The riot scenes are pretty frightening. At night, hundreds of angry Apes in red jumpsuits do not exactly put one at ease. The military is called, but there are just too many of them. They swarm the squads, take the base, and capture the governor. Caesar gives a rousing speech about how the humans will pay for the debasement of the Apes. He claims that Apes can communicate over vast distances, and that tomorrow this riotous scene will be duplicated around the world. Standing tall, leading his fellow Apes against a backdrop of burning buildings against the night sky, Caesar gives the order to destroy Governor Breck, and the gorillas use their guns to beat him to death. The end. Fade to black.

Or not. That ending seemed too pessimistic, and might have also given it a more restrictive rating, so they tacked on a few more minutes. At the very moment I describe above where it should have ended, a female chimpanzee struggles to utter the word, "No." Caesar hears it and changes his mind. He appends his speech with an extra paragraph about how instead, the Apes will be more "humane" than the humans. Rather than shoot new footage, they use close-ups of his eyes, and roll the film backwards to show the gorillas withdrawing their rifle butts. All the Apes still go crazy, the buildings still burn in the night, and the fade to black is accompanied by their screams as the credits roll until they fade to silence.

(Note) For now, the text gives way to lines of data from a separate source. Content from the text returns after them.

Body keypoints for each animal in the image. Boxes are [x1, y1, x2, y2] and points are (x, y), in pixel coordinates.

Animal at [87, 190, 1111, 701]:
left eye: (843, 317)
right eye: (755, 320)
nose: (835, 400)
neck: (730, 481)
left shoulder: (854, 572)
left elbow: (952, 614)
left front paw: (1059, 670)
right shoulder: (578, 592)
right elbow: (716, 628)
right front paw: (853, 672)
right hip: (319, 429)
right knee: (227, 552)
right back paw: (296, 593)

The one, three-letter word I've been using to start all these reviews is very appropriate here. Not only is this the most angry and aggressive of the Ape movies I've seen so far, but that's exactly how I feel about the edits. I realize that most people don't take the Ape movies seriously, but it would be nice if the filmmakers did. This movie is pretty one-note, talking about the horrors of slavery. Why soften it? The Apes are abused and oppressed, but when they get their just revolution, their violence is restricted. That double-standard bothered me.

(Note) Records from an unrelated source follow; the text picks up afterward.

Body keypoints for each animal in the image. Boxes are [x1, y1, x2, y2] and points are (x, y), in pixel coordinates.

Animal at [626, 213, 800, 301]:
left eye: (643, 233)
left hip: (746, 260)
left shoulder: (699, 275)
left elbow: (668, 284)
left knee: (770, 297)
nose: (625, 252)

I thought the movie was okay, but it didn't try to be very much. As I said at the beginning, it's just filling in the gaps our imaginations had already filled. There were no twists or reversals or reveals. Everything went along pretty much as we knew it would, so therefore it wasn't very surprising. But that doesn't necessarily mean it wasn't entertaining. It could have been much better if it had stuck to its ideals and been horrific not just for the slaves, but also the overturned masters.